Als Zinshäuser im weiteren Sinne können alle Häuser bezeichnet werden, die vom Käufer nicht selbst genutzt, sondern als Investition beziehungsweise Kapitalanlage erworben und vermietet werden. Dabei leitet sich der Begriff Zinshaus von dem Wort Mietzins ab und spielt darauf an, dass das Haus zur Vermietung und zur Erzielung von Mieteinkünften bestimmt ist.
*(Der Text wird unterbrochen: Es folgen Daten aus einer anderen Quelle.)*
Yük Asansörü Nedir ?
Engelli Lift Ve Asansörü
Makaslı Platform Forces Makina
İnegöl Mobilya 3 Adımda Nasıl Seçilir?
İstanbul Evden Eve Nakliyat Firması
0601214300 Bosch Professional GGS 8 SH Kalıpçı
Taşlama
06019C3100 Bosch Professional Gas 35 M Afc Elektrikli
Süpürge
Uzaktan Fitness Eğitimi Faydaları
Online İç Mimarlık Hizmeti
Zinshäuser dienen zur Kapitalanlage

Meist sind mit Zinshäusern Wohnhäuser mit mehreren Wohneinheiten gemeint, doch kann auch ein gewerblich genutztes Gebäude als Zinshaus erworben werden. Viele Zinshäuser sind zudem Wohn- und Geschäftshäuser, bei denen die Wohnnutzung überwiegt, darüber hinaus – beispielsweise im Erdgeschoss – aber auch Gewerbeflächen wie Läden, Praxen, Büros oder kleine Werkstätten vorhanden sind.
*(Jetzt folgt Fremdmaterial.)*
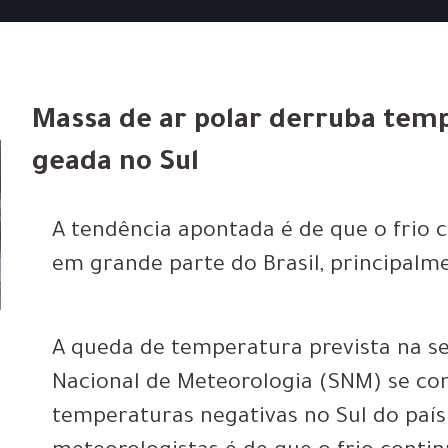
Massa de ar polar derruba temp
geada no Sul
A tendência apontada é de que o frio c
em grande parte do Brasil, principal
A queda de temperatura prevista na s
Nacional de Meteorologia (SNM) se co
temperaturas negativas no Sul do país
Mietshaus wird häufig als Synonym für Zinshäuser verwendet

Teilweise wird der Begriff Zinshaus auch als Synonym für Mietshaus gebraucht, wobei mit Mietshäusern in der Regel reine Wohnhäuser oder Wohn- und Geschäftshäuser, aber keine rein gewerblich genutzten Gebäude gemeint sind. Während in Österreich und Süddeutschland häufig von Zinshäusern gesprochen wird, ist in Norddeutschland eher die Bezeichnung Mietshäuser verbreitet.